R. Celles dont le cavalier coordonne l'emploi et qui sont appréciées immédiatement par le cheval.

D. Qu'entendez-vous par résistance?

R. La force que le cheval oppose et avec laquelle il cherche à établir une lutte à son avantage.

D. Doit-on s'attacher d'abord à annuler les forces que le cheval présente pour résister, avant d'exiger le mouvement?

R. Sans nul doute, puisque dans ce cas la force du cavalier qui doit déplacer le poids de la masse se trouvant annulée par une résistance équivalente, tout mouvement régulier devient impossible.

D. Par quels moyens peut-on combattre les résistances?

R. Par l'assouplissement partiel et méthodique de la mâchoire, de l'encolure, des reins et des hanches, et la juste répartition du poids.

D. Quelle est l'utilité des flexions de mâchoire?

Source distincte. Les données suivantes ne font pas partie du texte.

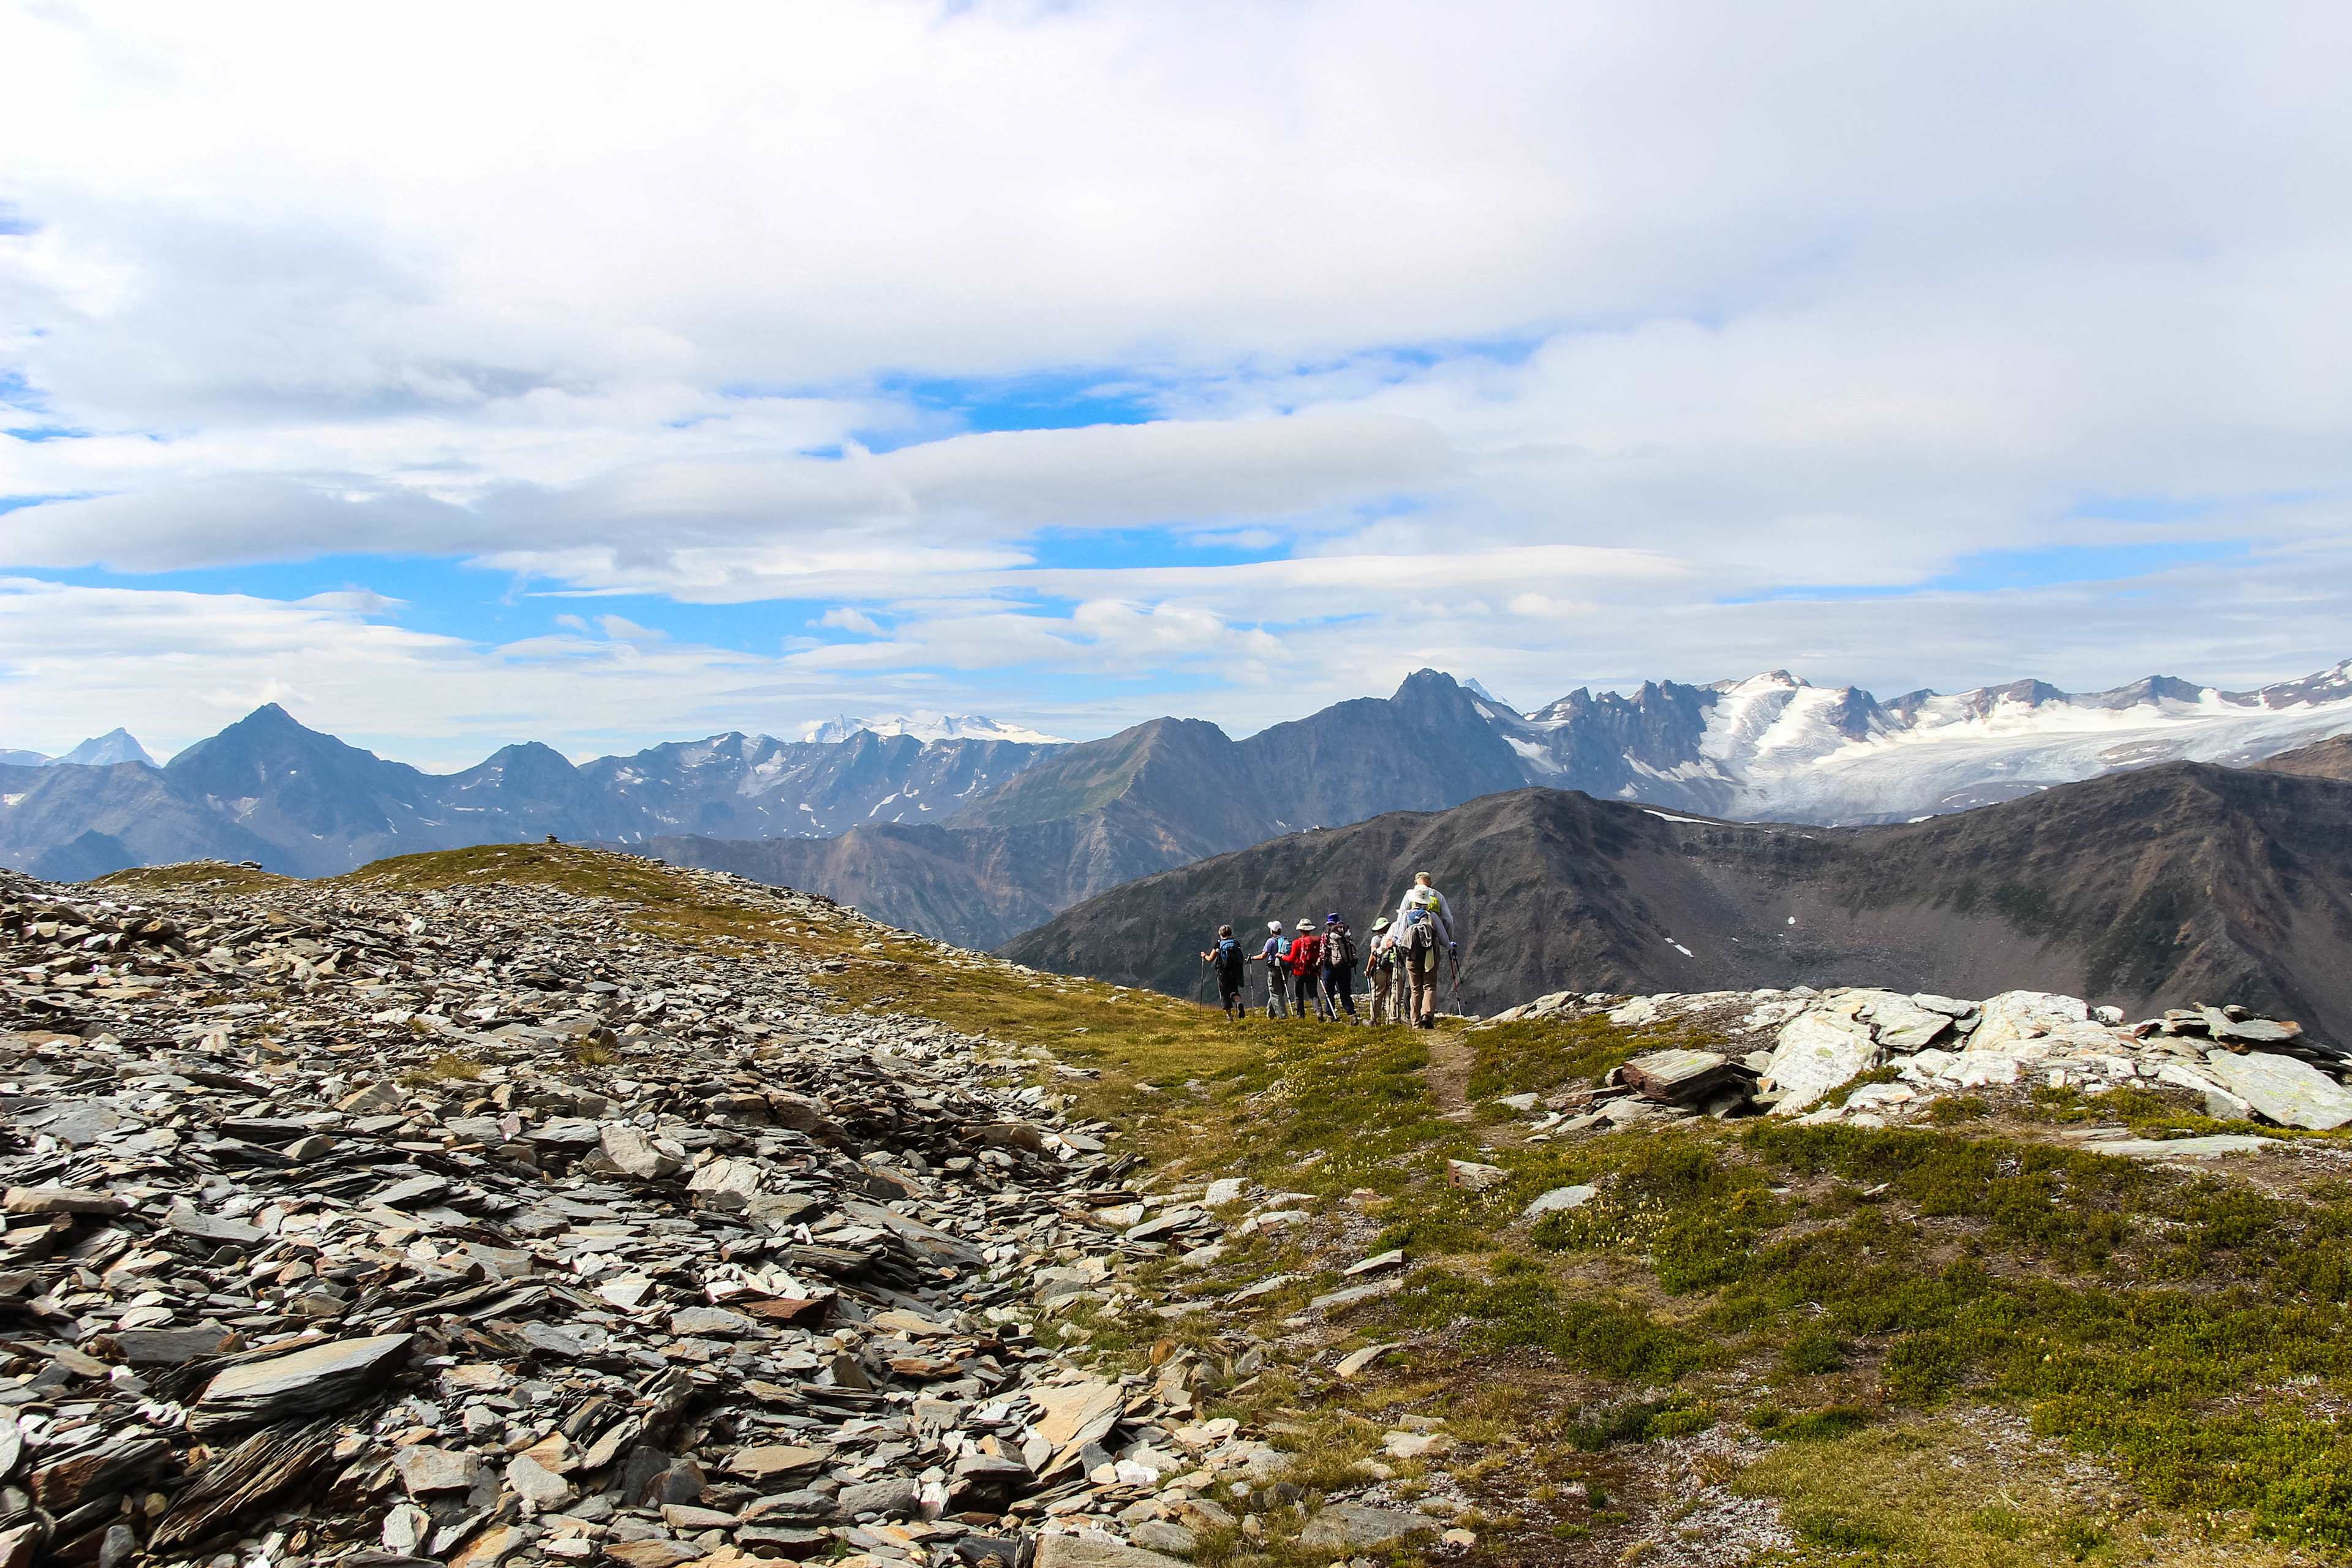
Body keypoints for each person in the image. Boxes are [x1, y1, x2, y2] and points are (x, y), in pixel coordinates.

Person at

R. Comme c'est sur la mâchoire inférieure que se reproduisent d'abord les effets de la main du cavalier, ceux-ci seront nuls ou incomplets si la mâchoire est serrée ou contractée. De plus, comme dans ce cas les déplacements du corps du cheval ne s'obtiennent qu'avec difficulté, les mouvements qui en résultent seront toujours pénibles.